* [PROBLEM TO SOLVE]:
Reproduce verbatim the lines that begin with the one containing "croît qu’il est" and end with the one containing "DIY 買って・作って・直して見ました！ (108)", including both of those lines. Leave the pictures out of your answer.

•••••

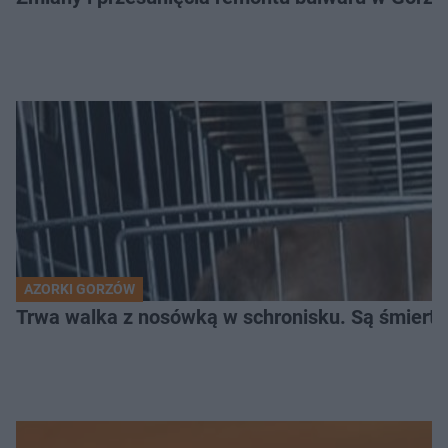
AZORKI GORZÓW
Trwa walka z nosówką w schronisku. Są śmierte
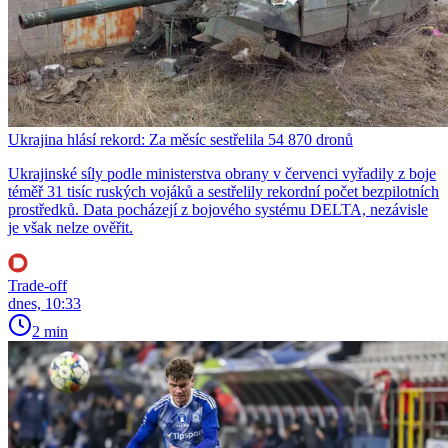
Ukrajina hlásí rekord: Za měsíc sestřelila 54 870 dronů
Ukrajinské síly podle ministerstva obrany v červenci vyřadily z boje
téměř 31 tisíc ruských vojáků a sestřelily rekordní počet bezpilotních
prostředků. Data pocházejí z bojového systému DELTA, nezávisle
je však nelze ověřit.
Trade-off
dnes, 10:33
2 min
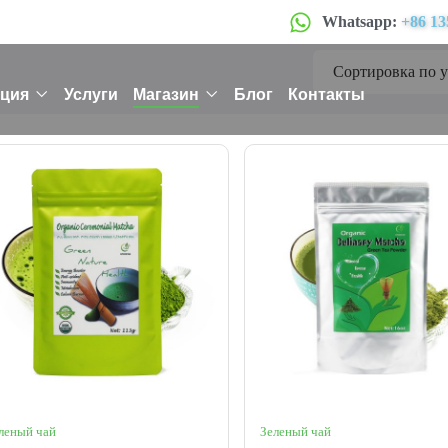
Whatsapp:
+86 13
ция
Услуги
Магазин
Блог
Контакты
леный чай
Зеленый чай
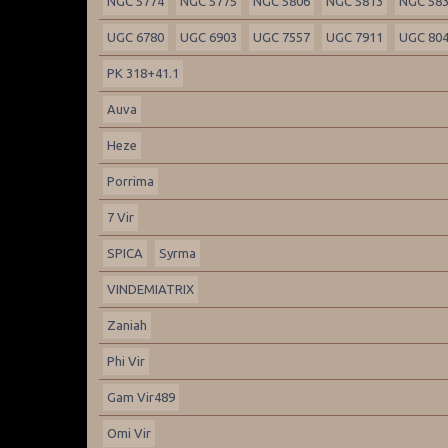
NGC 5774
NGC 5775
NGC 5806
NGC 5813
NGC 58
UGC 6780
UGC 6903
UGC 7557
UGC 7911
UGC 80
PK 318+41.1
Auva
Heze
Porrima
7 Vir
SPICA
Syrma
VINDEMIATRIX
Zaniah
Phi Vir
Gam Vir489
Omi Vir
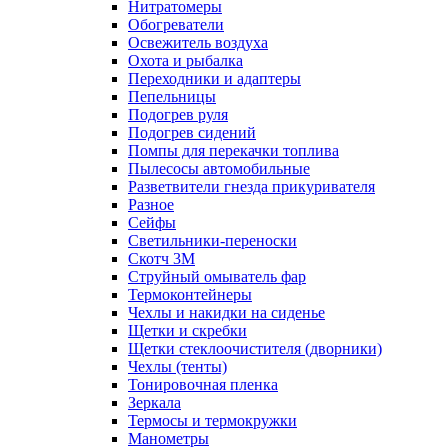
Нитратомеры
Обогреватели
Освежитель воздуха
Охота и рыбалка
Переходники и адаптеры
Пепельницы
Подогрев руля
Подогрев сидений
Помпы для перекачки топлива
Пылесосы автомобильные
Разветвители гнезда прикуривателя
Разное
Сейфы
Светильники-переноски
Скотч 3М
Струйный омыватель фар
Термоконтейнеры
Чехлы и накидки на сиденье
Щетки и скребки
Щетки стеклоочистителя (дворники)
Чехлы (тенты)
Тонировочная пленка
Зеркалa
Термосы и термокружки
Манометры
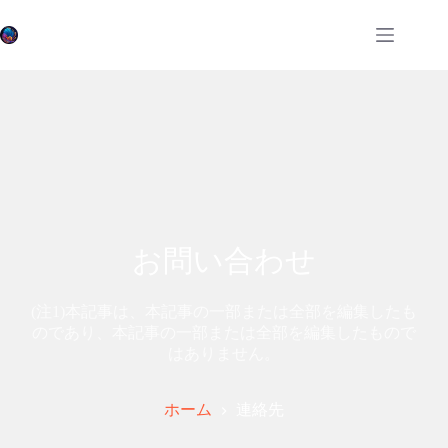
コ
ン
テ
ン
ツ
へ
ス
キ
ッ
プ
お問い合わせ
(注1)本記事は、本記事の一部または全部を編集したも
のであり、本記事の一部または全部を編集したもので
はありません。
ホーム
連絡先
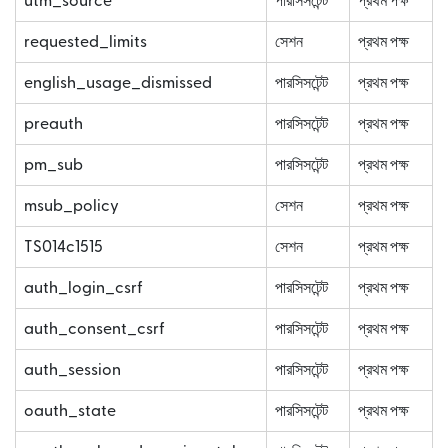
utm_source
পারসিসটেন্ট
প্রথম পক্ষ
requested_limits
সেশন
প্রথম পক্ষ
english_usage_dismissed
পারসিসটেন্ট
প্রথম পক্ষ
preauth
পারসিসটেন্ট
প্রথম পক্ষ
pm_sub
পারসিসটেন্ট
প্রথম পক্ষ
msub_policy
সেশন
প্রথম পক্ষ
TS014c1515
সেশন
প্রথম পক্ষ
auth_login_csrf
পারসিসটেন্ট
প্রথম পক্ষ
auth_consent_csrf
পারসিসটেন্ট
প্রথম পক্ষ
auth_session
পারসিসটেন্ট
প্রথম পক্ষ
oauth_state
পারসিসটেন্ট
প্রথম পক্ষ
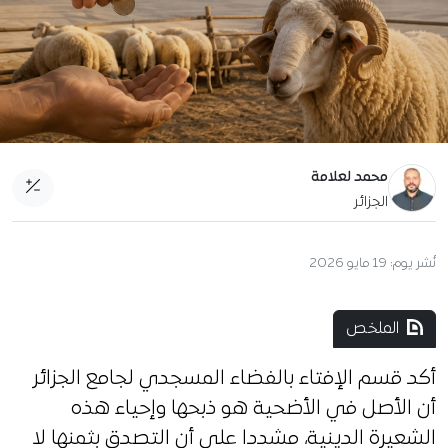
محمد لعلامة
الجزائر
نُشر يوم:
19 مايو 2026
الملخص
أكد قسم الإفتاء بالفضاء المسجدي لجامع الجزائر
أن الأصل في الأضحية هو ذبحها وإحياء هذه
الشعيرة الدينية، مشددا على أن التصدق بثمنها لا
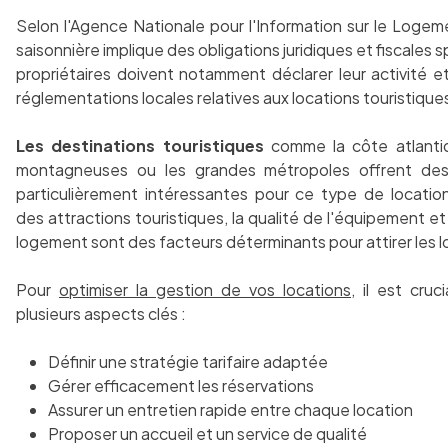
Selon l'Agence Nationale pour l'Information sur le Logeme
saisonnière implique des obligations juridiques et fiscales 
propriétaires doivent notamment déclarer leur activité e
réglementations locales relatives aux locations touristique
Les destinations touristiques
comme la côte atlantiq
montagneuses ou les grandes métropoles offrent des
particulièrement intéressantes pour ce type de location
des attractions touristiques, la qualité de l'équipement et
logement sont des facteurs déterminants pour attirer les l
Pour
optimiser la gestion de vos locations
, il est cruc
plusieurs aspects clés :
Définir une stratégie tarifaire adaptée
Gérer efficacement les réservations
Assurer un entretien rapide entre chaque location
Proposer un accueil et un service de qualité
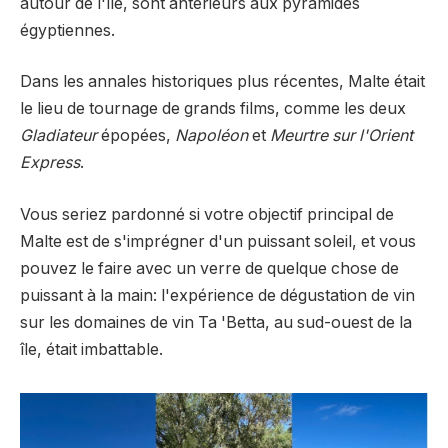
autour de l'île, sont antérieurs aux pyramides
égyptiennes.
Dans les annales historiques plus récentes, Malte était
le lieu de tournage de grands films, comme les deux
Gladiateur
épopées,
Napoléon
et
Meurtre sur l'Orient
Express
.
Vous seriez pardonné si votre objectif principal de
Malte est de s'imprégner d'un puissant soleil, et vous
pouvez le faire avec un verre de quelque chose de
puissant à la main: l'expérience de dégustation de vin
sur les domaines de vin Ta 'Betta, au sud-ouest de la
île, était imbattable.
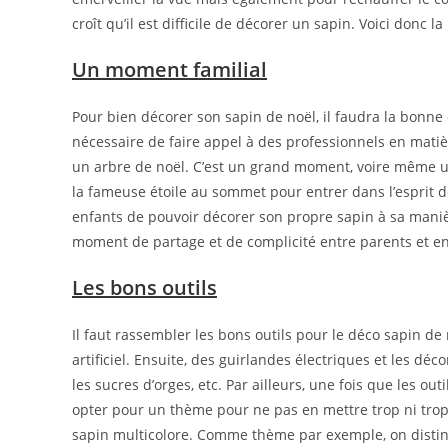
croît qu’il est difficile de décorer un sapin. Voici donc 
Un moment familial
Pour bien décorer son sapin de noël, il faudra la bonne 
nécessaire de faire appel à des professionnels en mati
un arbre de noël. C’est un grand moment, voire même u
la fameuse étoile au sommet pour entrer dans l’esprit d
enfants de pouvoir décorer son propre sapin à sa manièr
moment de partage et de complicité entre parents et enf
Les bons outils
Il faut rassembler les bons outils pour le déco sapin de 
artificiel. Ensuite, des guirlandes électriques et les déc
les sucres d’orges, etc. Par ailleurs, une fois que les out
opter pour un thème pour ne pas en mettre trop ni trop 
sapin multicolore. Comme thème par exemple, on distingu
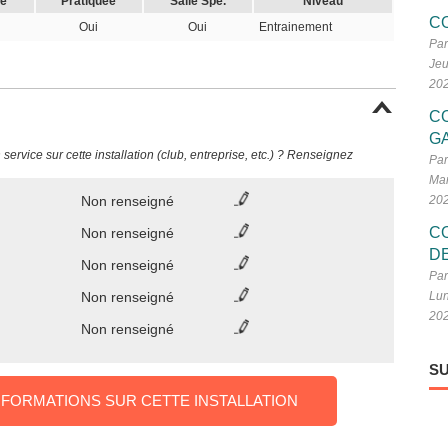
le
Pratiquée
Salle Spé.
Niveau
C
Oui
Oui
Entrainement
Par
Jeu
20
C
G
ervice sur cette installation (club, entreprise, etc.) ? Renseignez
Par
Mar
Non renseigné
20
C
Non renseigné
D
Non renseigné
Par
Non renseigné
Lun
20
Non renseigné
SU
NFORMATIONS SUR CETTE INSTALLATION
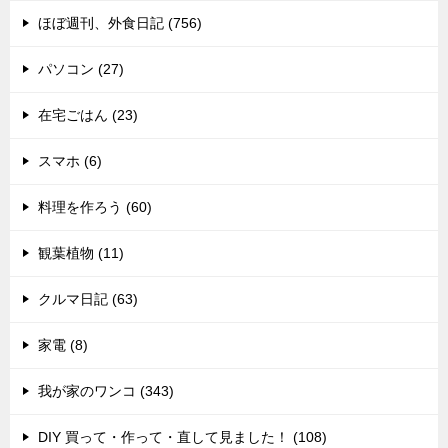
ほぼ週刊、外食日記 (756)
パソコン (27)
在宅ごはん (23)
スマホ (6)
料理を作ろう (60)
観葉植物 (11)
クルマ日記 (63)
家電 (8)
我が家のワンコ (343)
DIY 買って・作って・直して見ました！ (108)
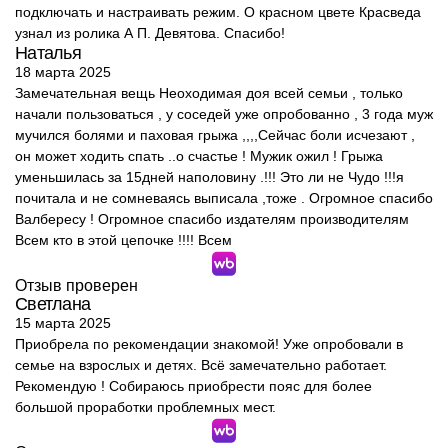
подключать и настраивать режим. О красном цвете Красведа
узнал из ролика А П. Девятова. Спасибо!
Наталья
18 марта 2025
Замечательная вещь Неоходимая доя всей семьи , только
начали пользоваться , у соседей уже опробованно , 3 года муж
мучился болями и паховая грыжа ,,,,Сейчас боли исчезают ,
он может ходить спать ..о счастье ! Мужик ожил ! Грыжа
уменьшилась за 15дней наполовину .!!! Это ли не Чудо !!!я
почитала и не сомневаясь выписала ,тоже . Огромное спасибо
Валбересу ! Огромное спасибо издателям производителям
Всем кто в этой цепочке !!!! Всем
Отзыв проверен
Светлана
15 марта 2025
Приобрела по рекомендации знакомой! Уже опробовали в
семье на взрослых и детях. Всё замечательно работает.
Рекомендую ! Собираюсь приобрести пояс для более
большой проработки проблемных мест.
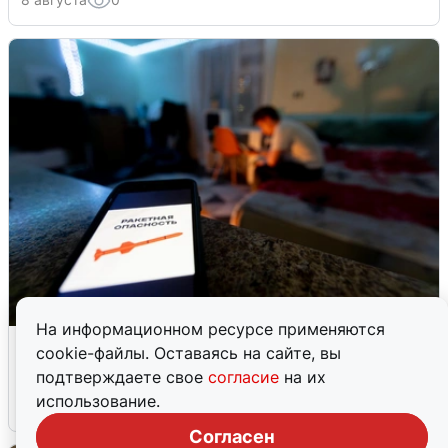
На информационном ресурсе применяются
Ночью в Самарской области завыли
cookie-файлы. Оставаясь на сайте, вы
сирены
подтверждаете свое
согласие
на их
использование.
8 августа
0
Согласен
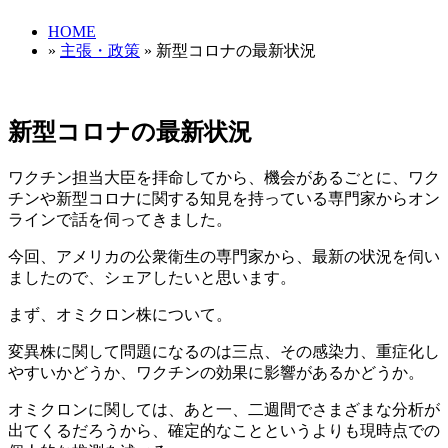
HOME
»
主張・政策
» 新型コロナの最新状況
新型コロナの最新状況
ワクチン担当大臣を拝命してから、機会があるごとに、ワク
チンや新型コロナに関する知見を持っている専門家からオン
ラインで話を伺ってきました。
今回、アメリカの公衆衛生の専門家から、最新の状況を伺い
ましたので、シェアしたいと思います。
まず、オミクロン株について。
変異株に関して問題になるのは三点、その感染力、重症化し
やすいかどうか、ワクチンの効果に影響があるかどうか。
オミクロンに関しては、あと一、二週間でさまざまな分析が
出てくるだろうから、確定的なことというよりも現時点での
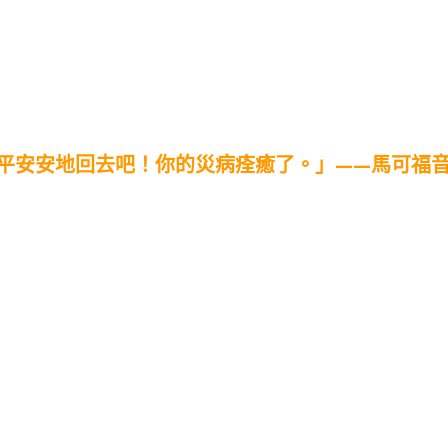
安安地回去吧！你的災病痊癒了。」——馬可福音5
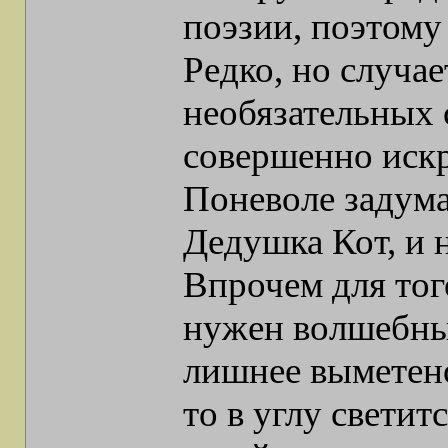
поэзии, поэтому 
Редко, но случае
необязательных 
совершенно искр
Поневоле задума
Дедушка Кот, и 
Впрочем для тог
нужен волшебный
лишнее выметено
то в углу свети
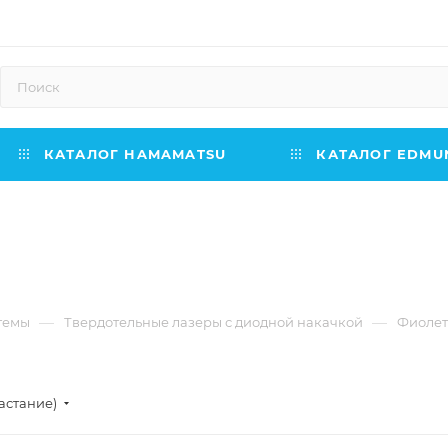
КАТАЛОГ HAMAMATSU
КАТАЛОГ EDMUN
—
—
темы
Твердотельные лазеры с диодной накачкой
Фиолет
астание)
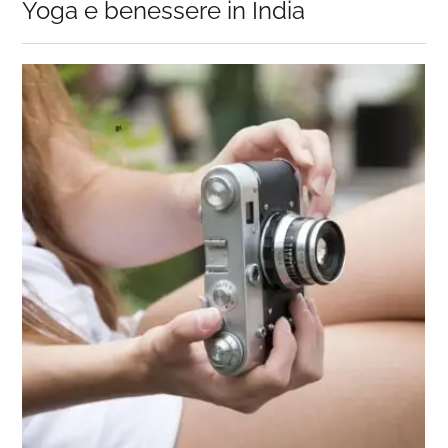
Yoga e benessere in India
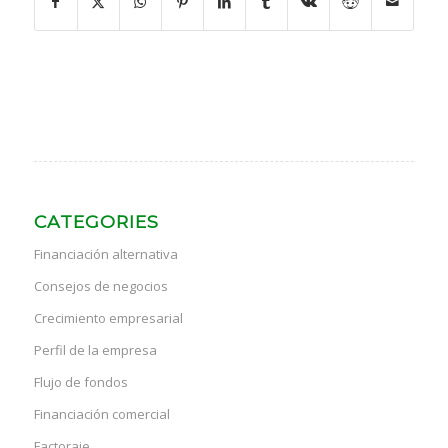
CATEGORIES
Financiación alternativa
Consejos de negocios
Crecimiento empresarial
Perfil de la empresa
Flujo de fondos
Financiación comercial
Factoraje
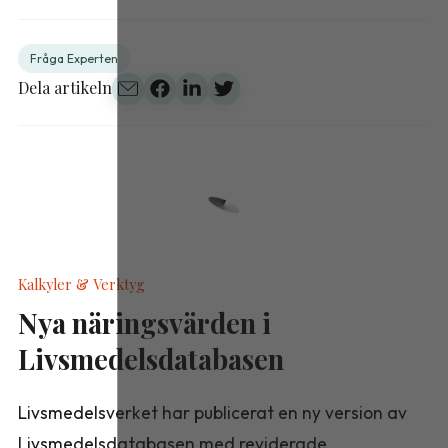
Fråga Experten
Dela artikeln
Kalkyler & Verktyg
Nya näringsvärden i
Livsmedelsdatabasen
Livsmedelsverket har publicerat en ny version av
Livsmedelsdatabasen med reviderade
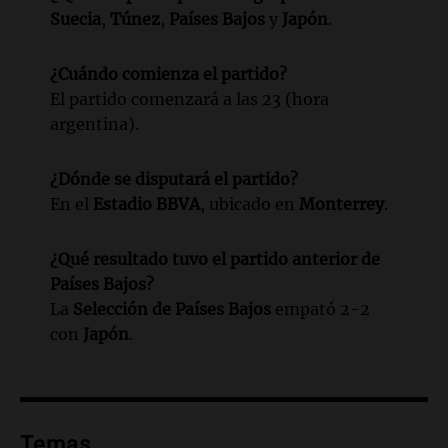
Suecia
,
Túnez
,
Países Bajos
y
Japón
.
¿Cuándo comienza el partido?
El partido comenzará a las 23 (hora
argentina).
¿Dónde se disputará el partido?
En el
Estadio BBVA
, ubicado en
Monterrey
.
¿Qué resultado tuvo el partido anterior de
Países Bajos?
La
Selección de Países Bajos
empató 2-2
con
Japón
.
Temas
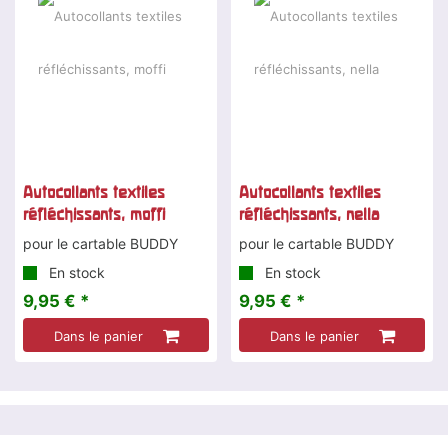
Autocollants textiles
Autocollants textiles
réfléchissants, moffi
réfléchissants, nella
pour le cartable BUDDY
pour le cartable BUDDY
En stock
En stock
9,95 € *
9,95 € *
Dans le panier
Dans le panier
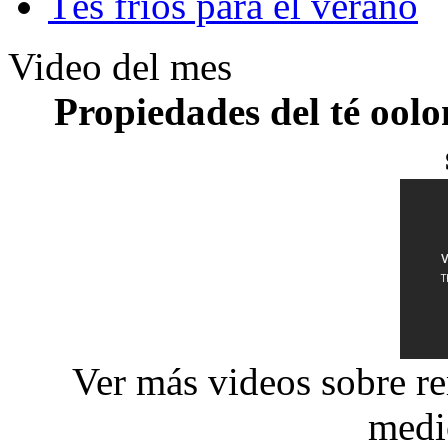
Tés fríos para el verano
Video del mes
Propiedades del té oolo
Ver más videos sobre re
medi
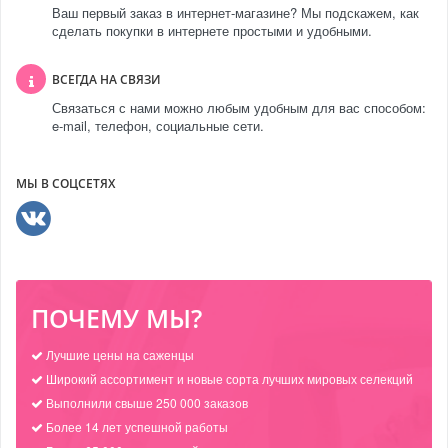
Ваш первый заказ в интернет-магазине? Мы подскажем, как
сделать покупки в интернете простыми и удобными.
ВСЕГДА НА СВЯЗИ
Связаться с нами можно любым удобным для вас способом:
e-mail, телефон, социальные сети.
МЫ В СОЦСЕТЯХ
ПОЧЕМУ МЫ?
Лучшие цены на саженцы
Широкий ассортимент и новые сорта лучших мировых селекций
Выполнили свыше 250 000 заказов
Более 14 лет успешной работы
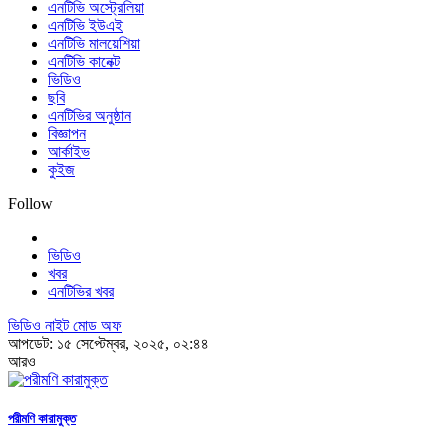
এনটিভি অস্ট্রেলিয়া
এনটিভি ইউএই
এনটিভি মালয়েশিয়া
এনটিভি কানেক্ট
ভিডিও
ছবি
এনটিভির অনুষ্ঠান
বিজ্ঞাপন
আর্কাইভ
কুইজ
Follow
ভিডিও
খবর
এনটিভির খবর
ভিডিও নাইট মোড অফ
আপডেট: ১৫ সেপ্টেম্বর, ২০২৫, ০২:৪৪
আরও
পরীমণি কারামুক্ত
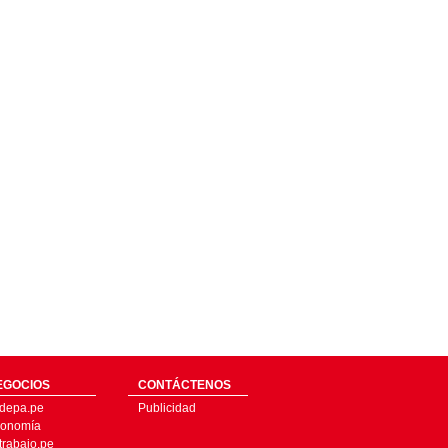
EGOCIOS
CONTÁCTENOS
depa.pe
Publicidad
onomía
trabajo.pe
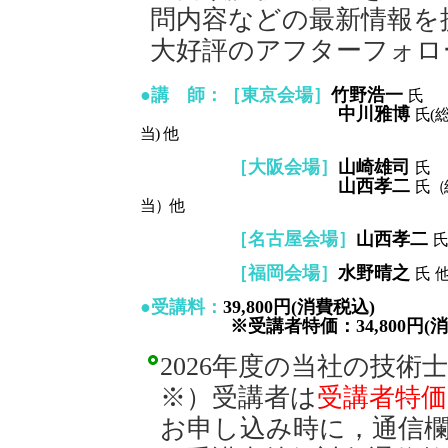
問内容などの最新情報を
大好評のアフターフォロ
●講 師：［東京会場］
竹野浩一
氏
中川雅博
氏(
当) 他
［大阪会場］
山崎雄司
氏
山西孝二
氏（
当）他
［名古屋会場］
山西孝二
氏
［福岡会場］
水野晴之
氏 
●受講料：
39,800円(消費税込)
※受講者特価：34,800円(消
2026年度の当社の技
※）受講者は
受講者特価
お申し込み時に，通信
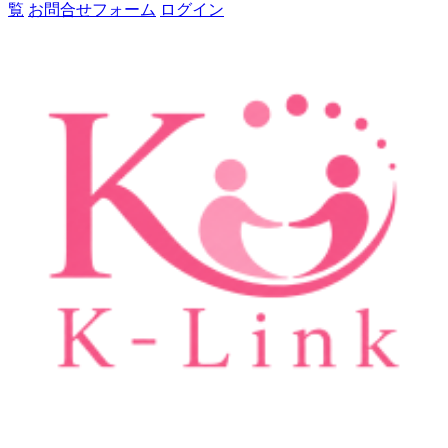
覧
お問合せフォーム
ログイン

•••••

* [SOLUTION TO THE PROBLEM]:
croît qu’il est difficile de décorer un sapin. Voici donc 
Un moment familial
Pour bien décorer son sapin de noël, il faudra la bonne 
nécessaire de faire appel à des professionnels en mati
un arbre de noël. C’est un grand moment, voire même u
la fameuse étoile au sommet pour entrer dans l’esprit d
enfants de pouvoir décorer son propre sapin à sa manièr
moment de partage et de complicité entre parents et enf
Les bons outils
Il faut rassembler les bons outils pour le déco sapin de 
artificiel. Ensuite, des guirlandes électriques et les déc
les sucres d’orges, etc. Par ailleurs, une fois que les out
opter pour un thème pour ne pas en mettre trop ni trop 
sapin multicolore. Comme thème par exemple, on distingu
le
Pratiquée
Salle Spé.
Niveau
C
Oui
Oui
Entrainement
Par
Jeu
20
C
G
ervice sur cette installation (club, entreprise, etc.) ? Renseignez
Par
Mar
Non renseigné
20
C
Non renseigné
D
Non renseigné
Par
Non renseigné
Lun
20
Non renseigné
SU
NFORMATIONS SUR CETTE INSTALLATION
ほぼ週刊、外食日記 (756)
パソコン (27)
在宅ごはん (23)
スマホ (6)
料理を作ろう (60)
観葉植物 (11)
クルマ日記 (63)
家電 (8)
我が家のワンコ (343)
DIY 買って・作って・直して見ました！ (108)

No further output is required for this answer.